4 floors of GP history

After the briefing the media was divided into groups, Cantonese speakers, English speakers, Portuguese speakers and Putonghua speakers, and set off with guides, speaking the respective languages, on a tour of the museum.

Compared to the museum before the refurbishment it is now much more spacious, notably brighter and the information provided far more detailed. The English-speaking guide was very knowledgeable and provided further information to that included on the exhibits.

The basement has a Race Day Experience section for Race Operations, Race Control, Race Face and the opportunity to pose on the podium with a trophy as well as being able to suit up from a computer generated selection. The exhibits on the floor are of the Guia Race, which began in 1972, and the GT Cup, which includes Rob Huff’s Lada Granta 1.6T which he won the 2014 FIA (Fédération Internationale de l’Automobile) World Touring Car Championship.

On the ground floor the first thing that visitors see is the Triumph TR2 that Eduardo de Carvalho won the first ever Macau Grand Prix in 1954. There is also a gift shop with items designed by local members of the creative industry that are unique to MGPM.

Level 1 shows the Formula 3 winning cars of drivers like Lewis Hamilton, Michael Schumacher, Aryton Senna and Sebastian Vettel, all who went on to be F1 champions.

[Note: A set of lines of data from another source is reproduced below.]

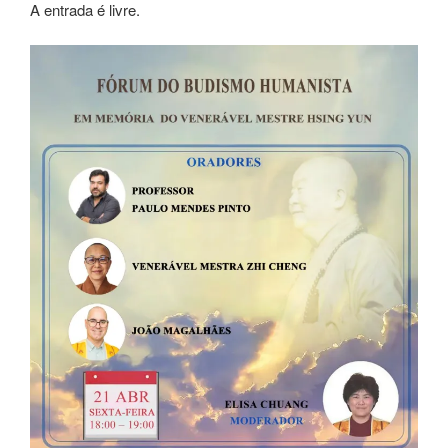
A entrada é livre.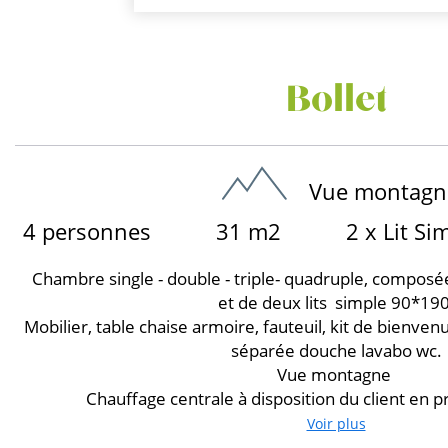
Bollet
Vue montagn
4 personnes
31 m2
2 x Lit Si
Chambre single - double - triple- quadruple, composé
et de deux lits simple 90*190
Mobilier, table chaise armoire, fauteuil, kit de bienvenu
séparée douche lavabo wc.
Vue montagne
Chauffage centrale à disposition du client en p
Voir plus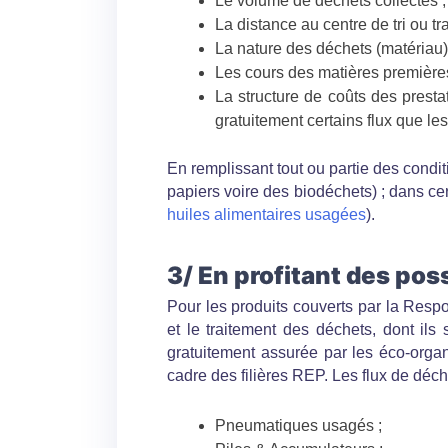
Le volume de déchets collectés ;
La distance au centre de tri ou tr
La nature des déchets (matériau)
Les cours des matières premières
La structure de coûts des presta
gratuitement certains flux que les
En remplissant tout ou partie des condit
papiers voire des biodéchets) ; dans c
huiles alimentaires usagées
).
3/ En profitant des poss
Pour les produits couverts par la Respo
et le traitement des déchets, dont ils
gratuitement assurée par les éco-organ
cadre des filières REP. Les flux de déch
Pneumatiques usagés ;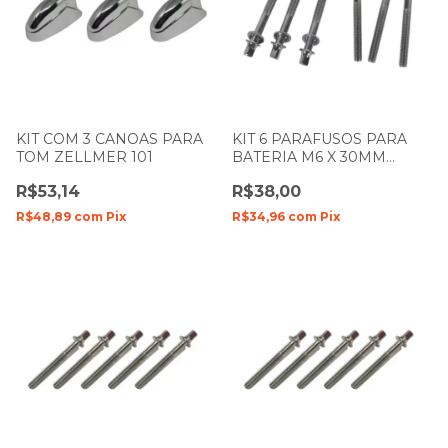
KIT COM 3 CANOAS PARA
KIT 6 PARAFUSOS PARA
TOM ZELLMER 101
BATERIA M6 X 30MM
SPANKING 079
R$53,14
R$38,00
R$48,89
com
Pix
R$34,96
com
Pix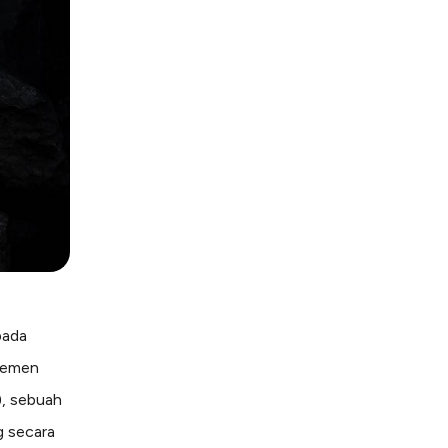
pada
ajemen
, sebuah
g secara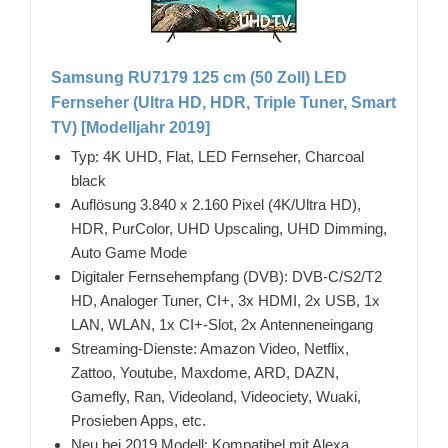
Samsung RU7179 125 cm (50 Zoll) LED
Fernseher (Ultra HD, HDR, Triple Tuner, Smart
TV) [Modelljahr 2019]
Typ: 4K UHD, Flat, LED Fernseher, Charcoal
black
Auflösung 3.840 x 2.160 Pixel (4K/Ultra HD),
HDR, PurColor, UHD Upscaling, UHD Dimming,
Auto Game Mode
Digitaler Fernsehempfang (DVB): DVB-C/S2/T2
HD, Analoger Tuner, CI+, 3x HDMI, 2x USB, 1x
LAN, WLAN, 1x CI+-Slot, 2x Antenneneingang
Streaming-Dienste: Amazon Video, Netflix,
Zattoo, Youtube, Maxdome, ARD, DAZN,
Gamefly, Ran, Videoland, Videociety, Wuaki,
Prosieben Apps, etc.
Neu bei 2019 Modell: Kompatibel mit Alexa,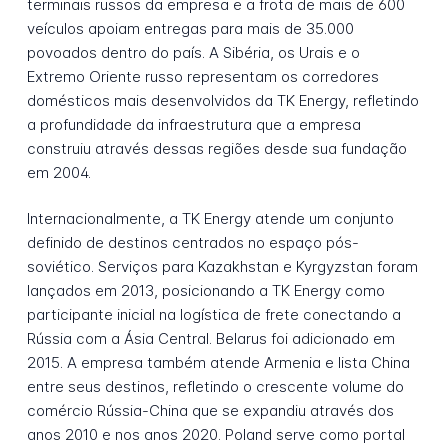
terminais russos da empresa e a frota de mais de 600
veículos apoiam entregas para mais de 35.000
povoados dentro do país. A Sibéria, os Urais e o
Extremo Oriente russo representam os corredores
domésticos mais desenvolvidos da TK Energy, refletindo
a profundidade da infraestrutura que a empresa
construiu através dessas regiões desde sua fundação
em 2004.
Internacionalmente, a TK Energy atende um conjunto
definido de destinos centrados no espaço pós-
soviético. Serviços para Kazakhstan e Kyrgyzstan foram
lançados em 2013, posicionando a TK Energy como
participante inicial na logística de frete conectando a
Rússia com a Ásia Central. Belarus foi adicionado em
2015. A empresa também atende Armenia e lista China
entre seus destinos, refletindo o crescente volume do
comércio Rússia-China que se expandiu através dos
anos 2010 e nos anos 2020. Poland serve como portal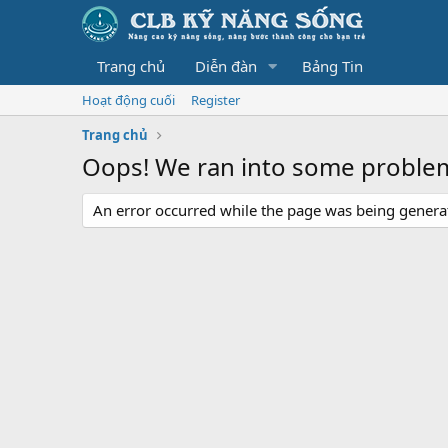
Trang chủ
Diễn đàn
Bảng Tin
Hoạt động cuối
Register
Trang chủ
Oops! We ran into some proble
An error occurred while the page was being generate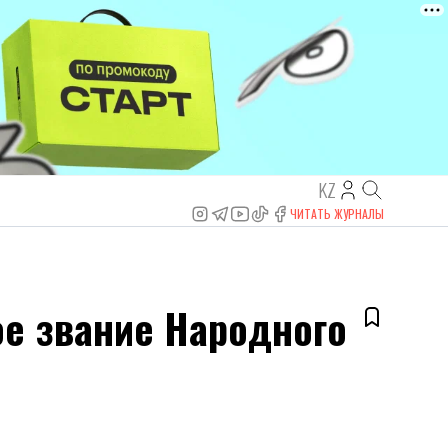
KZ
ЧИТАТЬ ЖУРНАЛЫ
е звание Народного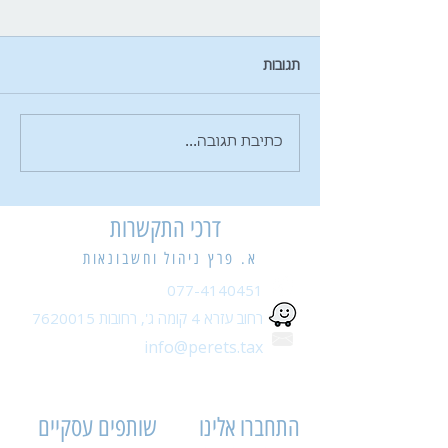
תגובות
דמי בידוד ל- "עצמאיים"
כתיבת תגובה...
דרכי התקשרות
א. פרץ ניהול וחשבונאות
077-4140451
רחוב עזרא 4 קומה ג',
רחובות
7620015
info@perets.tax
התחברו אלינו
שותפים עסקיים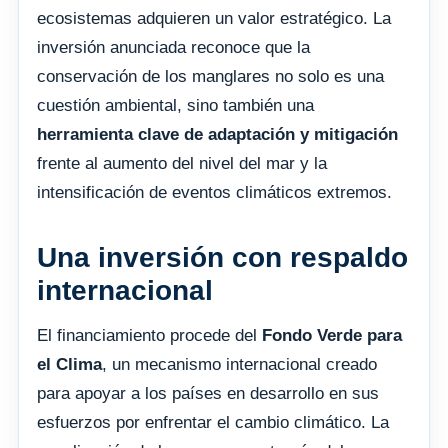
ecosistemas adquieren un valor estratégico. La
inversión anunciada reconoce que la
conservación de los manglares no solo es una
cuestión ambiental, sino también una
herramienta clave de adaptación y mitigación
frente al aumento del nivel del mar y la
intensificación de eventos climáticos extremos.
Una inversión con respaldo
internacional
El financiamiento procede del
Fondo Verde para
el Clima
, un mecanismo internacional creado
para apoyar a los países en desarrollo en sus
esfuerzos por enfrentar el cambio climático. La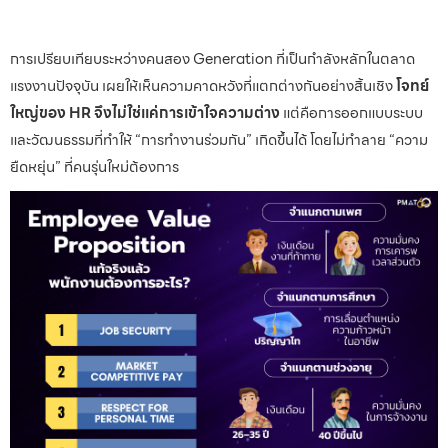
การเปรียบเทียบระหว่างคนสอง Generation ที่เป็นกำลังหลักในตลาด
แรงงานปัจจุบัน เผยให้เห็นความคาดหวังที่แตกต่างกันอย่างสิ้นเชิง
โจทย์
ใหญ่ของ HR จึงไม่ใช่แค่การเข้าใจความต่าง
แต่คือการออกแบบระบบ
และวัฒนธรรมที่ทำให้ “การทำงานร่วมกัน” เกิดขึ้นได้ โดยไม่ทำลาย “ความ
ยืดหยุ่น” ที่คนรุ่นใหม่ต้องการ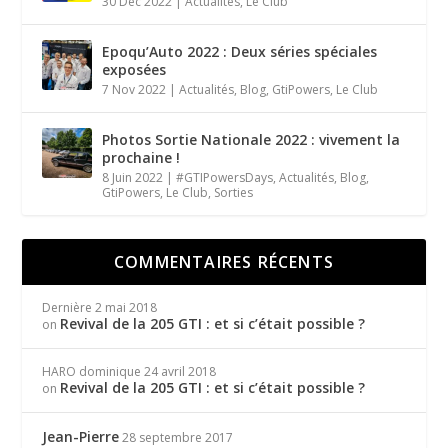
30 Déc 2022
|
Actualités
,
Le Club
Epoqu’Auto 2022 : Deux séries spéciales
exposées
7 Nov 2022
|
Actualités
,
Blog
,
GtiPowers
,
Le Club
Photos Sortie Nationale 2022 : vivement la
prochaine !
8 Juin 2022
|
#GTIPowersDays
,
Actualités
,
Blog
,
GtiPowers
,
Le Club
,
Sorties
COMMENTAIRES RÉCENTS
Dernière
2 mai 2018
Revival de la 205 GTI : et si c’était possible ?
on
HARO dominique
24 avril 2018
Revival de la 205 GTI : et si c’était possible ?
on
Jean-Pierre
28 septembre 2017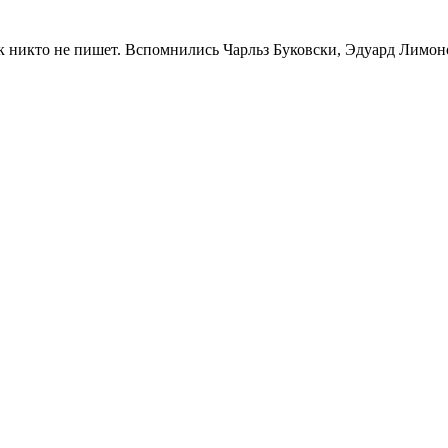
к никто не пишет. Вспомнились Чарльз Буковски, Эдуард Лимон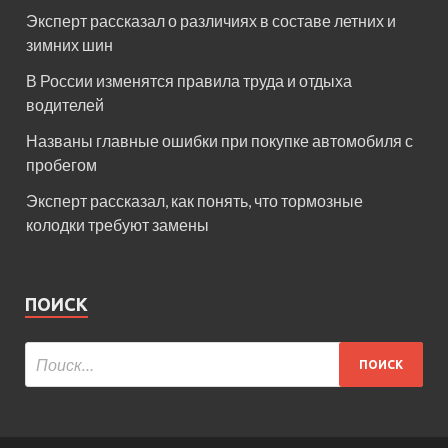
Эксперт рассказал о различиях в составе летних и
зимних шин
В России изменятся правила труда и отдыха
водителей
Названы главные ошибки при покупке автомобиля с
пробегом
Эксперт рассказал, как понять, что тормозные
колодки требуют замены
ПОИСК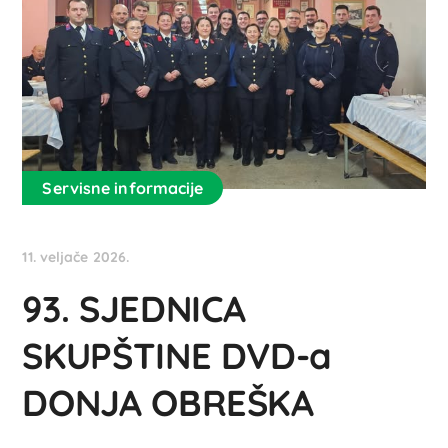
Servisne informacije
11. veljače 2026.
93. SJEDNICA
SKUPŠTINE DVD-a
DONJA OBREŠKA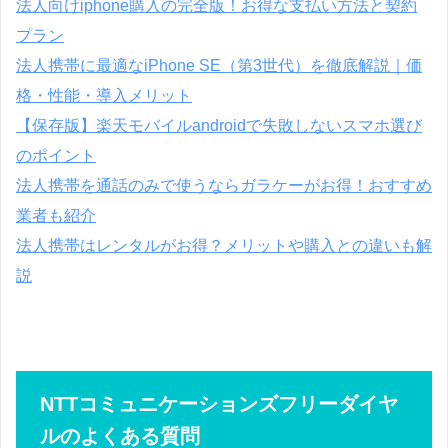
法人向けiphone購入の完全版！お得な支払い方法と契約
プラン
法人携帯に最適なiPhone SE（第3世代）を徹底解説｜価
格・性能・導入メリット
【保存版】楽天モバイルandroidで失敗しないスマホ選び
のポイント
法人携帯を通話のみで使うならガラケーがお得！おすすめ
業者も紹介
法人携帯はレンタルがお得？メリットや購入との違いも解
説
NTTコミュニケーションズフリーダイヤ
ルのよくある質問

There is also a section about Macau’s Teddy Yip and his Theodore Racing Team as well as Filipino Arsenio Laurel, who was the first two-time winner in Macau in 1962 and 1963 and sadly in 1967 was the first fatality on the Guia Circuit.

On Level 2, which is reached from the basement via an escalator, is a display of the Macau Motorcycle Grand Prix, which was first run in 1967. There is a hanging deconstructed motorbike, a MotoVR Race Experience Game and the bike that Ron Haslam, six time winner in six attempts, rode.

The man who broke Haslem’s record of six wins in 2012 was Michael Rutter who has become known as “The King of Macau” and won his 9th Macau Motorcycle Grand Prix crown in 2019. One of his bikes is on display as well as those of Stuart Easton and Peter Hickman.

From the Motorcycle GP visitors walk down a sweeping spiral staircase back down to the basement.

MGPM is following the Health Bureau’s pandemic guidelines so visitors are required to wear a facemask, have their temperature checked and show their Macau Health Code on the day of entry.

For more information on MGPM’s trial operation visit the museum’s official website

The Triumph TR2 that Eduardo de Carvalho drove to victory in the 1st Macau Grand Prix in 1954. Photos: Lesley Wells

One of the bikes Michael Rutter rode to one of his nine victories in the Macau Motorcycle Grand Prix.

MotoVR Race Experience.

F3 car that Michael Schumacher drove to beat Mika Hakkinen and win the F3 Macau Grand Prix in 1990.